> **INSTRUCTIONS TO FOLLOW**:
Write the lines below out exactly, dropping each picture.

> **TASK INPUT**:
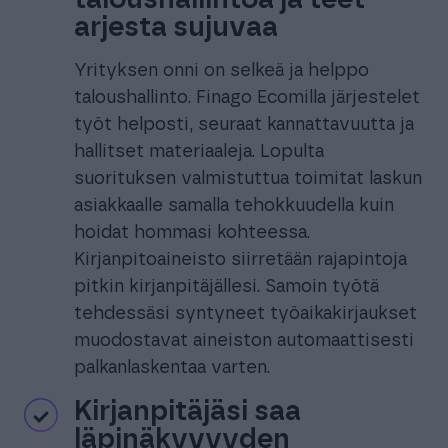
taloushallintoa ja teet
arjesta sujuvaa
Yrityksen onni on selkeä ja helppo
taloushallinto. Finago Ecomilla järjestelet
työt helposti, seuraat kannattavuutta ja
hallitset materiaaleja. Lopulta
suorituksen valmistuttua toimitat laskun
asiakkaalle samalla tehokkuudella kuin
hoidat hommasi kohteessa.
Kirjanpitoaineisto siirretään rajapintoja
pitkin kirjanpitäjällesi. Samoin työtä
tehdessäsi syntyneet työaikakirjaukset
muodostavat aineiston automaattisesti
palkanlaskentaa varten.
Kirjanpitäjäsi saa
läpinäkyvyyden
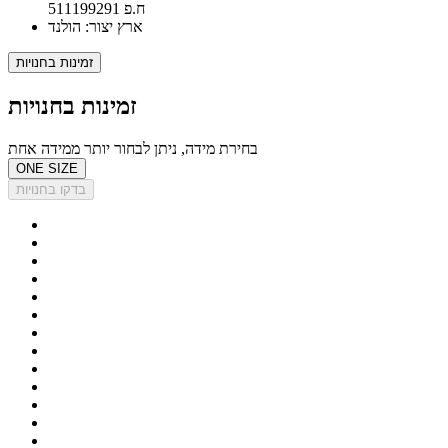
ח.פ 511199291
ארץ יצור: הולנד
זמינות בחנויות
זמינות בחנויות
בחירת מידה, ניתן לבחור יותר ממידה אחת
ONE SIZE
בדקו בחנויות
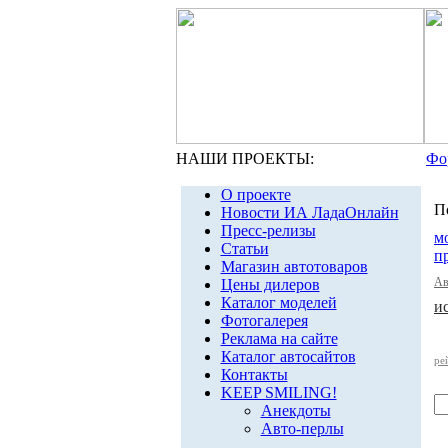
НАШИ ПРОЕКТЫ:
Фо
О проекте
П
Новости ИА ЛадаОнлайн
Пресс-релизы
м
Статьи
п
Магазин автотоваров
Ав
Цены дилеров
Каталог моделей
и
Фотогалерея
Реклама на сайте
Каталог автосайтов
ре
Контакты
KEEP SMILING!
Анекдоты
Авто-перлы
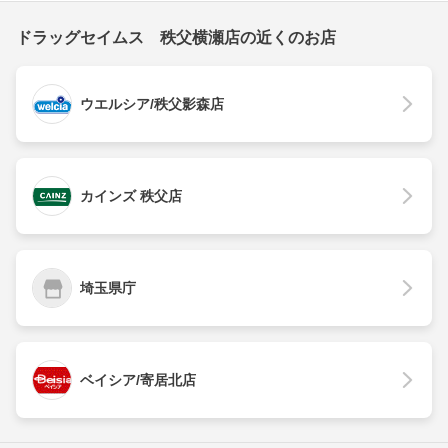
ドラッグセイムス 秩父横瀬店の近くのお店
ウエルシア/秩父影森店
カインズ 秩父店
埼玉県庁
ベイシア/寄居北店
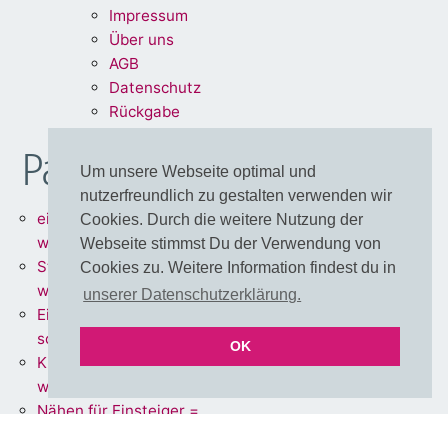
Impre
ssum
Über uns
A
G
B
Dat
enschu
tz
Rückg
abe
Partnershops
Um unsere Webseite optimal und
nutzerfreundlich zu gestalten verwenden wir
einfärbbare Meterware =
Cookies. Durch die weitere Nutzung der
www.stoff.love
Webseite stimmst Du der Verwendung von
Stoffe + Schnittmuster =
Cookies zu. Weitere Information findest du in
www.schnoffle.de
unserer Datenschutzerklärung.
Eigene Stoffe = www.stoff-
schmie.de
OK
Kissen Made in Germany =
www.kissen.love
Nähen für Einsteiger =
www.polli-klecks.love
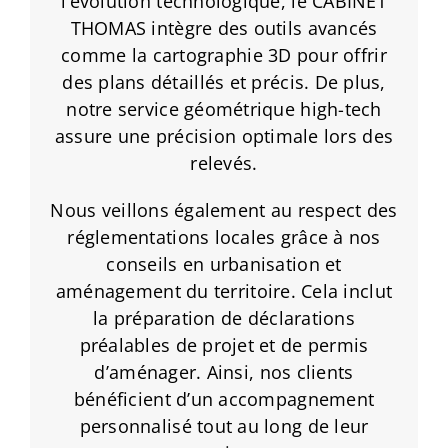
l’évolution technologique, le CABINET
THOMAS intègre des outils avancés
comme la cartographie 3D pour offrir
des plans détaillés et précis. De plus,
notre service géométrique high-tech
assure une précision optimale lors des
relevés.
Nous veillons également au respect des
réglementations locales grâce à nos
conseils en urbanisation et
aménagement du territoire. Cela inclut
la préparation de déclarations
préalables de projet et de permis
d’aménager. Ainsi, nos clients
bénéficient d’un accompagnement
personnalisé tout au long de leur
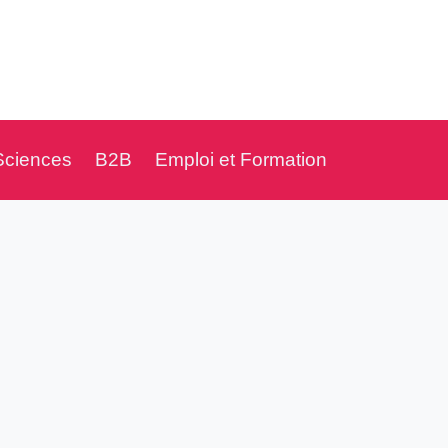
Sciences
B2B
Emploi et Formation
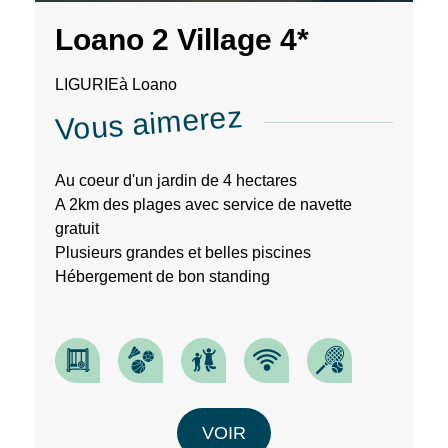
En
renseignant
Loano 2 Village 4*
votre
adresse
LIGURIE
à Loano
email
Vous aimerez
vous
acceptez
de
recevoir
Au coeur d'un jardin de 4 hectares
la
A 2km des plages avec service de navette
newsletter
gratuit
de
VTF.
Plusieurs grandes et belles piscines
Vous
Hébergement de bon standing
pouvez
vous
désinscrire
à
tout
moment
à
l’aide
VOIR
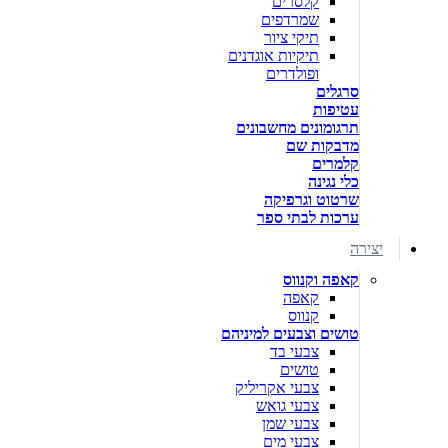
קלסרים
שמרדפים
תיקי ציור
תיקיות אוגדנים
ופולדרים
סרגלים
עטיפות
תרגומונים מחשבונים
מדבקות שם
קלמרים
כלי נגינה
שרטוט וגרפיקה
ערכות לבתי ספר
יצירה
קאפה וקנווס
קאפה
קנווס
טושים וצבעים למיניהם
צבעי בד
טושים
צבעי אקריליק
צבעי גואש
צבעי שמן
צבעי מים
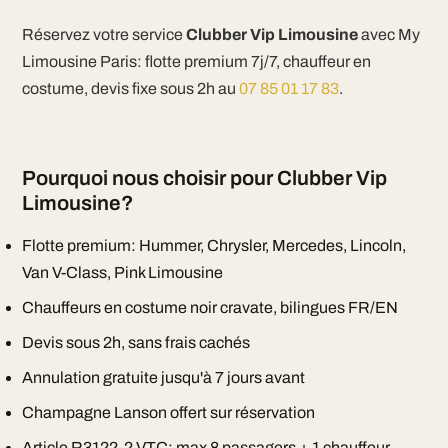
Réservez votre service
Clubber Vip Limousine
avec My
Limousine Paris: flotte premium 7j/7, chauffeur en
costume, devis fixe sous 2h au
07 85 01 17 83
.
Pourquoi nous choisir pour Clubber Vip
Limousine?
Flotte premium: Hummer, Chrysler, Mercedes, Lincoln,
Van V-Class, Pink Limousine
Chauffeurs en costume noir cravate, bilingues FR/EN
Devis sous 2h, sans frais cachés
Annulation gratuite jusqu'à 7 jours avant
Champagne Lanson offert sur réservation
Article R3122-2 VTC: max 8 passagers + 1 chauffeur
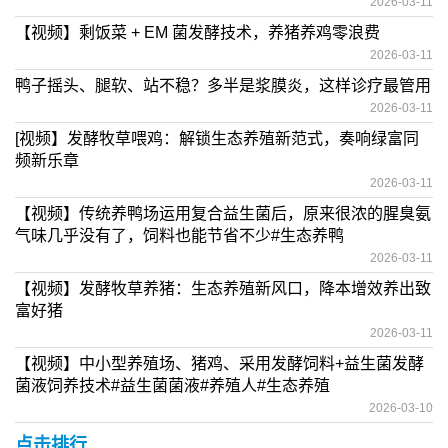
2026-03-11
【视频】剩饭菜 + EM 菌发酵技术，养猪养鸡零浪费
2026-03-11
鸭子摇头、腿软、站不稳？多半是浆膜炎，这样诊疗最管用
2026-03-11
[视频】发酵牧草喂鸡：解锁生态养殖新范式，奏响绿富同
频新乐章
2026-03-11
【视频】传统养鸭场运用复合益生菌后，原来很浓的腥臭氨
气味几乎没有了，饲料也能节省不少#生态养鸭
2026-03-11
【视频】发酵牧草养猪：生态养殖新风口，降本增效养出致
富好猪
2026-03-11
【视频】中小型养殖场、猪鸡、采用发酵饲料+益生菌发酵
菌液饲养技术#益生菌菌液#养殖人#生态养殖
2026-03-10
点击排行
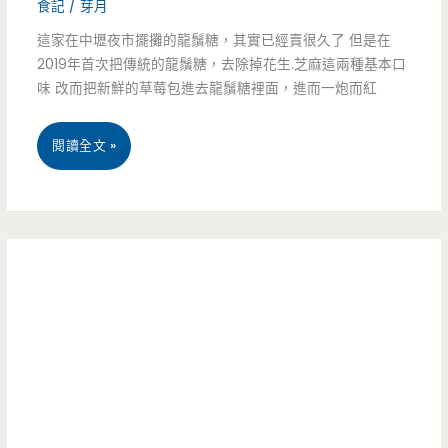
食記
/
芽月
吃
草
這家在中壢夜市擺攤的龍鬚糖，其實已經賣很久了 但是在
還
莓
2019年首次把傳統的龍鬚糖，去除掉花生.芝麻這兩種基本口
要
麻
味 改而把新鮮的草莓包進去龍鬚糖裡面，進而一炮而紅
靠
糬
桃
閱讀全文 »
運
好
園
氣
飽
中
滿，
壢
更
美
有
食-
特
曹
殊
阿
的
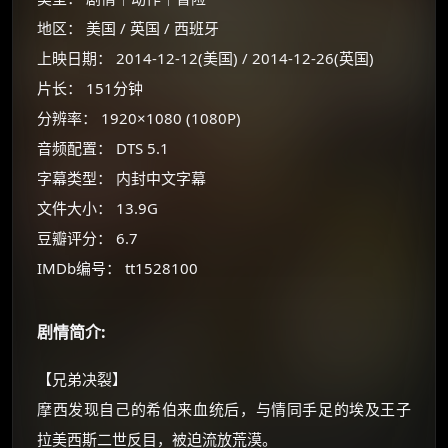
地区： 美国 / 英国 / 西班牙
☕
上映日期： 2014-12-12(美国) / 2014-12-26(英国)
片长： 151分钟
朋友们辛苦了 💦
分辨率： 1920×1080 (1080P)
你需要的各种会员，都可低价购买！
音频配置： DTS 5.1
如夸克12个月送14天 最低75元！
字幕类型： 内封中文字幕
价格有浮动，请直接搜索查最低价！
文件大小： 13.9G
还有支付宝现金红包、外卖红包、
豆瓣评分： 6.7
优惠券、活动红包，每日可领。
IMDb编号： tt1528100
⚡
前往【大淘客】领红包
剧情简介:
☕ 海外大侠？通过 Ko-fi 赐茶
【兄弟决裂】
摩西发现自己的希伯来血统后，与情同手足的埃及王子
拉美西斯二世反目，被迫流放荒漠。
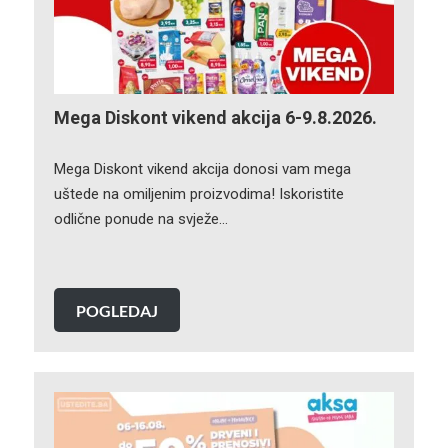
Mega Diskont vikend akcija 6-9.8.2026.
Mega Diskont vikend akcija donosi vam mega
uštede na omiljenim proizvodima! Iskoristite
odlične ponude na svježe…
POGLEDAJ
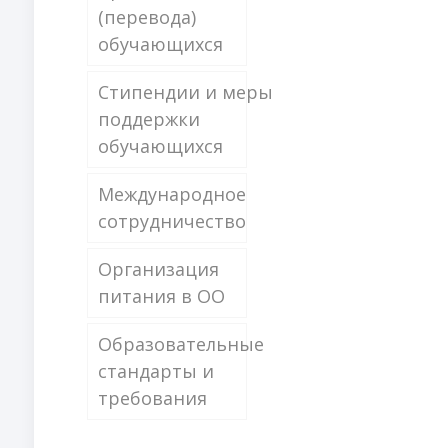
(перевода)
обучающихся
Стипендии и меры
поддержки
обучающихся
Международное
сотрудничество
Организация
питания в ОО
Образовательные
стандарты и
требования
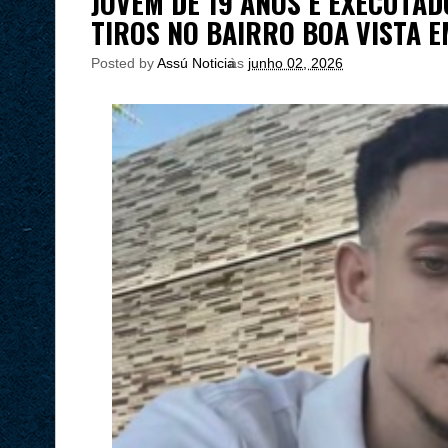
JOVEM DE 19 ANOS É EXECUTAD
TIROS NO BAIRRO BOA VISTA 
Posted by
Assú Noticia
às
junho 02, 2026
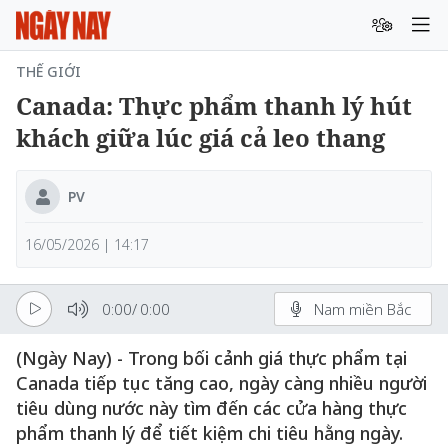
THẾ GIỚI
Canada: Thực phẩm thanh lý hút
khách giữa lúc giá cả leo thang
PV
16/05/2026 | 14:17
0:00
/
0:00
Nam miền Bắc
(Ngày Nay) - Trong bối cảnh giá thực phẩm tại
Canada tiếp tục tăng cao, ngày càng nhiều người
tiêu dùng nước này tìm đến các cửa hàng thực
phẩm thanh lý để tiết kiệm chi tiêu hằng ngày.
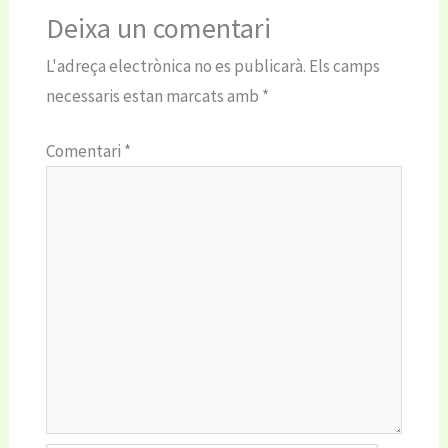
Deixa un comentari
L'adreça electrònica no es publicarà.
Els camps
necessaris estan marcats amb
*
Comentari
*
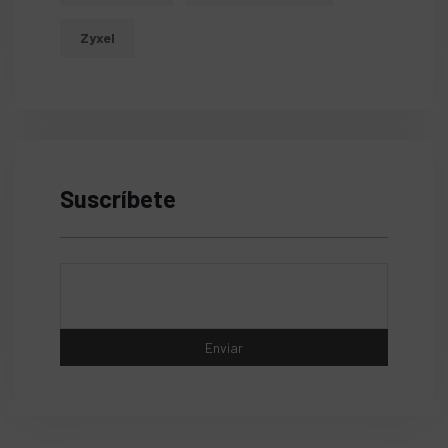
Zyxel
Suscríbete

> **PROBLEM SOLUTION**:
taloushallintoa ja teet
arjesta sujuvaa
Yrityksen onni on selkeä ja helppo
taloushallinto. Finago Ecomilla järjestelet
työt helposti, seuraat kannattavuutta ja
hallitset materiaaleja. Lopulta
suorituksen valmistuttua toimitat laskun
asiakkaalle samalla tehokkuudella kuin
hoidat hommasi kohteessa.
Kirjanpitoaineisto siirretään rajapintoja
pitkin kirjanpitäjällesi. Samoin työtä
tehdessäsi syntyneet työaikakirjaukset
muodostavat aineiston automaattisesti
palkanlaskentaa varten.
Kirjanpitäjäsi saa
läpinäkyvyyden
ח.פ 511199291
ארץ יצור: הולנד
זמינות בחנויות
זמינות בחנויות
בחירת מידה, ניתן לבחור יותר ממידה אחת
ONE SIZE
בדקו בחנויות
НАШИ ПРОЕКТЫ:
Фо
О проекте
П
Новости ИА ЛадаОнлайн
Пресс-релизы
м
Статьи
п
Магазин автотоваров
Ав
Цены дилеров
Каталог моделей
и
Фотогалерея
Реклама на сайте
Каталог автосайтов
ре
Контакты
KEEP SMILING!
Анекдоты
Авто-перлы
ドラッグセイムス 秩父横瀬店の近くのお店
ウエルシア/秩父影森店
カインズ 秩父店
埼玉県庁
ベイシア/寄居北店
Impre
ssum
Über uns
A
G
B
Dat
enschu
tz
Rückg
abe
Partnershops
Um unsere Webseite optimal und
nutzerfreundlich zu gestalten verwenden wir
einfärbbare Meterware =
Cookies. Durch die weitere Nutzung der
www.stoff.love
Webseite stimmst Du der Verwendung von
Stoffe + Schnittmuster =
Cookies zu. Weitere Information findest du in
www.schnoffle.de
unserer Datenschutzerklärung.
Eigene Stoffe = www.stoff-
schmie.de
OK
Kissen Made in Germany =
www.kissen.love
Nähen für Einsteiger =
www.polli-klecks.love
l’évolution technologique, le CABINET
THOMAS intègre des outils avancés
comme la cartographie 3D pour offrir
des plans détaillés et précis. De plus,
notre service géométrique high-tech
assure une précision optimale lors des
relevés.
Nous veillons également au respect des
réglementations locales grâce à nos
conseils en urbanisation et
aménagement du territoire. Cela inclut
la préparation de déclarations
préalables de projet et de permis
d’aménager. Ainsi, nos clients
bénéficient d’un accompagnement
personnalisé tout au long de leur
Sciences
B2B
Emploi et Formation
En
renseignant
Loano 2 Village 4*
votre
adresse
LIGURIE
à Loano
email
Vous aimerez
vous
acceptez
de
recevoir
Au coeur d'un jardin de 4 hectares
la
A 2km des plages avec service de navette
newsletter
gratuit
de
VTF.
Plusieurs grandes et belles piscines
Vous
Hébergement de bon standing
pouvez
vous
désinscrire
à
tout
moment
à
l’aide
VOIR
קלסרים
שמרדפים
תיקי ציור
תיקיות אוגדנים
ופולדרים
סרגלים
עטיפות
תרגומונים מחשבונים
מדבקות שם
קלמרים
כלי נגינה
שרטוט וגרפיקה
ערכות לבתי ספר
יצירה
קאפה וקנווס
קאפה
קנווס
טושים וצבעים למיניהם
צבעי בד
טושים
צבעי אקריליק
צבעי גואש
צבעי שמן
צבעי מים
Réservez votre service
Clubber Vip Limousine
avec My
Limousine Paris: flotte premium 7j/7, chauffeur en
costume, devis fixe sous 2h au
07 85 01 17 83
.
Pourquoi nous choisir pour Clubber Vip
Limousine?
Flotte premium: Hummer, Chrysler, Mercedes, Lincoln,
Van V-Class, Pink Limousine
Chauffeurs en costume noir cravate, bilingues FR/EN
Devis sous 2h, sans frais cachés
Annulation gratuite jusqu'à 7 jours avant
Champagne Lanson offert sur réservation
Article R3122-2 VTC: max 8 passagers + 1 chauffeur
2026-03-11
【视频】剩饭菜 + EM 菌发酵技术，养猪养鸡零浪费
2026-03-11
鸭子摇头、腿软、站不稳？多半是浆膜炎，这样诊疗最管用
2026-03-11
[视频】发酵牧草喂鸡：解锁生态养殖新范式，奏响绿富同
频新乐章
2026-03-11
【视频】传统养鸭场运用复合益生菌后，原来很浓的腥臭氨
气味几乎没有了，饲料也能节省不少#生态养鸭
2026-03-11
【视频】发酵牧草养猪：生态养殖新风口，降本增效养出致
富好猪
2026-03-11
【视频】中小型养殖场、猪鸡、采用发酵饲料+益生菌发酵
菌液饲养技术#益生菌菌液#养殖人#生态养殖
2026-03-10
点击排行
食記
/
芽月
吃
草
這家在中壢夜市擺攤的龍鬚糖，其實已經賣很久了 但是在
還
莓
2019年首次把傳統的龍鬚糖，去除掉花生.芝麻這兩種基本口
要
麻
味 改而把新鮮的草莓包進去龍鬚糖裡面，進而一炮而紅
靠
糬
桃
閱讀全文 »
運
好
園
氣
飽
中
滿，
壢
更
美
有
食-
特
曹
殊
阿
的
地区： 美国 / 英国 / 西班牙
☕
上映日期： 2014-12-12(美国) / 2014-12-26(英国)
片长： 151分钟
朋友们辛苦了 💦
分辨率： 1920×1080 (1080P)
你需要的各种会员，都可低价购买！
音频配置： DTS 5.1
如夸克12个月送14天 最低75元！
字幕类型： 内封中文字幕
价格有浮动，请直接搜索查最低价！
文件大小： 13.9G
还有支付宝现金红包、外卖红包、
豆瓣评分： 6.7
优惠券、活动红包，每日可领。
IMDb编号： tt1528100
⚡
前往【大淘客】领红包
剧情简介:
☕ 海外大侠？通过 Ko-fi 赐茶
【兄弟决裂】
摩西发现自己的希伯来血统后，与情同手足的埃及王子
拉美西斯二世反目，被迫流放荒漠。
Mega Diskont vikend akcija 6-9.8.2026.
Mega Diskont vikend akcija donosi vam mega
uštede na omiljenim proizvodima! Iskoristite
odlične ponude na svježe…
POGLEDAJ
(перевода)
обучающихся
Стипендии и меры
поддержки
обучающихся
Международное
сотрудничество
Организация
питания в ОО
Образовательные
стандарты и
требования
JOVEM DE 19 ANOS É EXECUTAD
TIROS NO BAIRRO BOA VISTA 
Posted by
Assú Noticia
às
junho 02, 2026
THẾ GIỚI
Canada: Thực phẩm thanh lý hút
khách giữa lúc giá cả leo thang
PV
16/05/2026 | 14:17
0:00
/
0:00
Nam miền Bắc
(Ngày Nay) - Trong bối cảnh giá thực phẩm tại
Canada tiếp tục tăng cao, ngày càng nhiều người
tiêu dùng nước này tìm đến các cửa hàng thực
phẩm thanh lý để tiết kiệm chi tiêu hằng ngày.
Deixa un comentari
L'adreça electrònica no es publicarà.
Els camps
necessaris estan marcats amb
*
Comentari
*
Zyxel
Suscríbete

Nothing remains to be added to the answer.